Нащупать твердую почву под ногами помогла подруга из ДНР: она убедила Оксану, что иначе было нельзя. И женщина успокоилась. Благо, вскоре стало не до этических проблем: через село шёл нескончаемый поток российских войск. Снабжались они неважно, и жители помогали солдатам. Кормили голодных даже противники «спецоперации» — таких, по оценкам Оксаны, в селе около трети.

— Неважно, за ты или против, — уверена Оксана. — Это наши дети. Им надо помогать. Домашним побаловать, носочки тёпленькие…
Взрывы грохотали где-то далеко, в Украине. Оправившись от потрясения, сельчане постепенно вернулись к привычной жизни. Но 19 апреля «спецоперация» пришла и в Головчино.

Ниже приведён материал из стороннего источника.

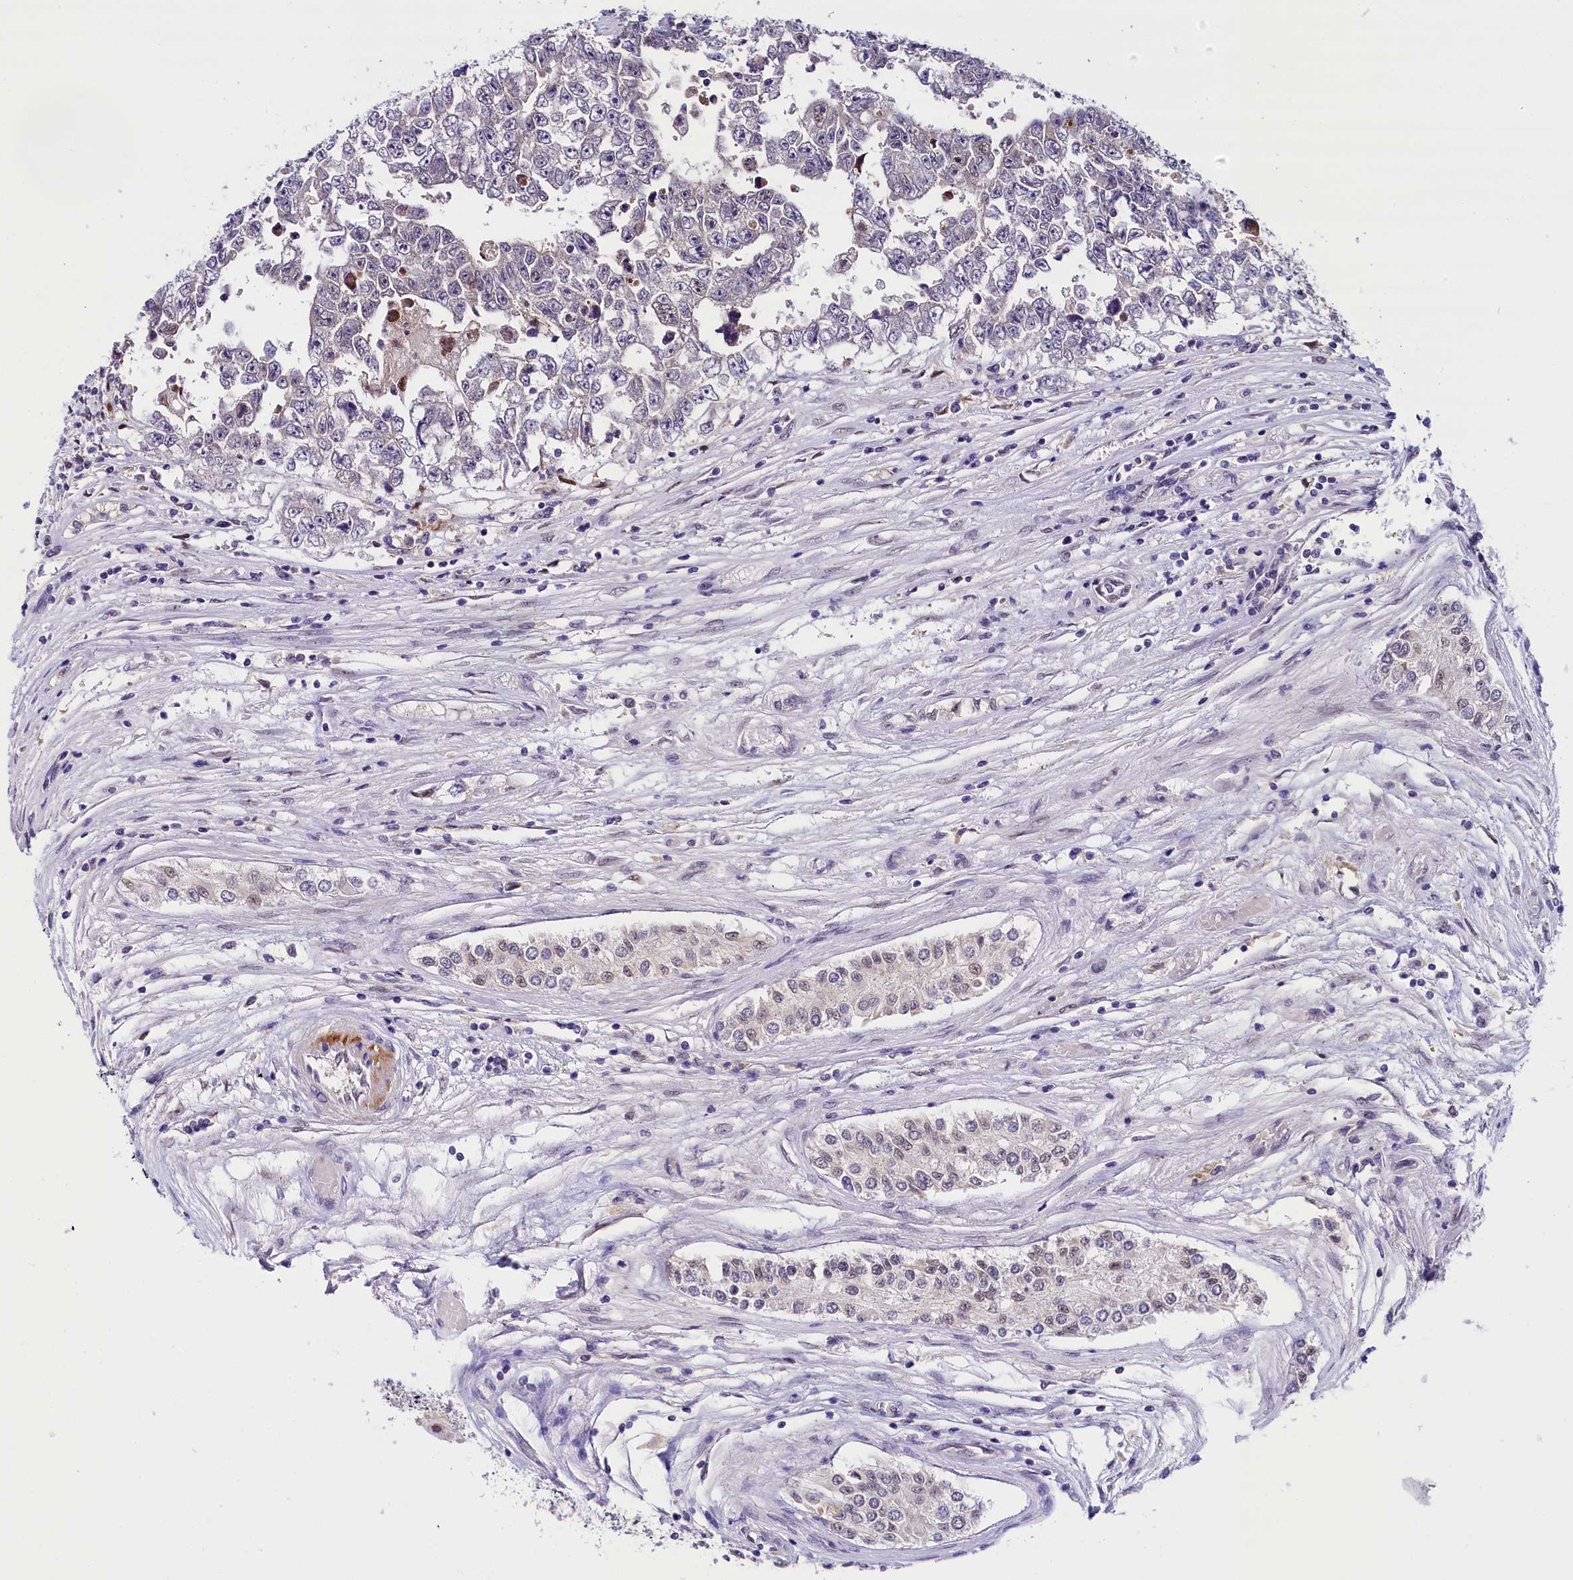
{"staining": {"intensity": "negative", "quantity": "none", "location": "none"}, "tissue": "testis cancer", "cell_type": "Tumor cells", "image_type": "cancer", "snomed": [{"axis": "morphology", "description": "Carcinoma, Embryonal, NOS"}, {"axis": "topography", "description": "Testis"}], "caption": "Tumor cells show no significant positivity in testis cancer.", "gene": "IQCN", "patient": {"sex": "male", "age": 25}}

— Стреляли по рембазе. Кассетные — это так страшно! — вспоминает Оксана.

Дом Андрея и Ольги почти не пострадал. Обошлось дырой в заборе и царапинами на стенах. А мать Андрея чудом осталась жива: осколок пробил окно и застрял в матрасе кровати. Ольга до сих пор хранит щербатый кусок металла, покрытый оплавленной зеленой тканью. Она убеждена, что именно в тот день Андрей решил отправиться на «спецоперацию».

Вояка по натуре

Школа искусств крупного села Головчино пуста. Из-за бомбёжек дети учатся дистанционно. Рядом с празднично сияющей радугой в центре холла висят инструкции, что делать при обстреле и обнаружении мин «Лепесток». 3 октября в 300 метрах от школы погибла женщина. Теперь учителя сами ходят по домам подростков: тяжело учить музыке по интернету. Детей готовят к участию в конкурсах — тоже дистанционных.

В зале для рисования над запылившимися мольбертами висят глиняные солдаты: с парашютом, с орденами, со старушкой-матерью… Дети их вылепили ещё до «спецоперации». В школе бережно хранят фотографии Путина: он был здесь в 2011 году на форуме сельской интеллигенции. Почти ничего не сказал, больше расспрашивал.

Оксана Вакуленко — дородная, крепкая женщина 56 лет с монументальной копной светло-русых волос — сидит, как школьница, за партой рядом с пианино. Рядом — Ольга, круглолицая брюнетка лет сорока.

Муж не сказал Ольге о планах пойти на «спецоперацию». Но она сразу заподозрила неладное. Когда Андрей неожиданно съездил в Белгород, жена догадалась — был в военкомате.

26 апреля Ольга праздновала на работе день рождения. В разгар поздравлений зазвонил телефон. Увидев номер мужа, Ольга почувствовала: её ждут не пожелания счастья и не шикарный букет, который супруг всегда дарил на праздник. Разговаривать она вышла в коридор.

— Заходит Оля, на ней нет лица. Говорит, что Андрея забирают на СВО, — вспоминает Оксана.

Директор тут же бросилась звонить в администрацию Головчино — подумала, что началась мобилизация. Как в Великую Отечественную, когда на фронте погибло более 12% жителей села. Но Андрей записался добровольно. Сперва не брали: возрастной, 43 года. Он настоял на своём.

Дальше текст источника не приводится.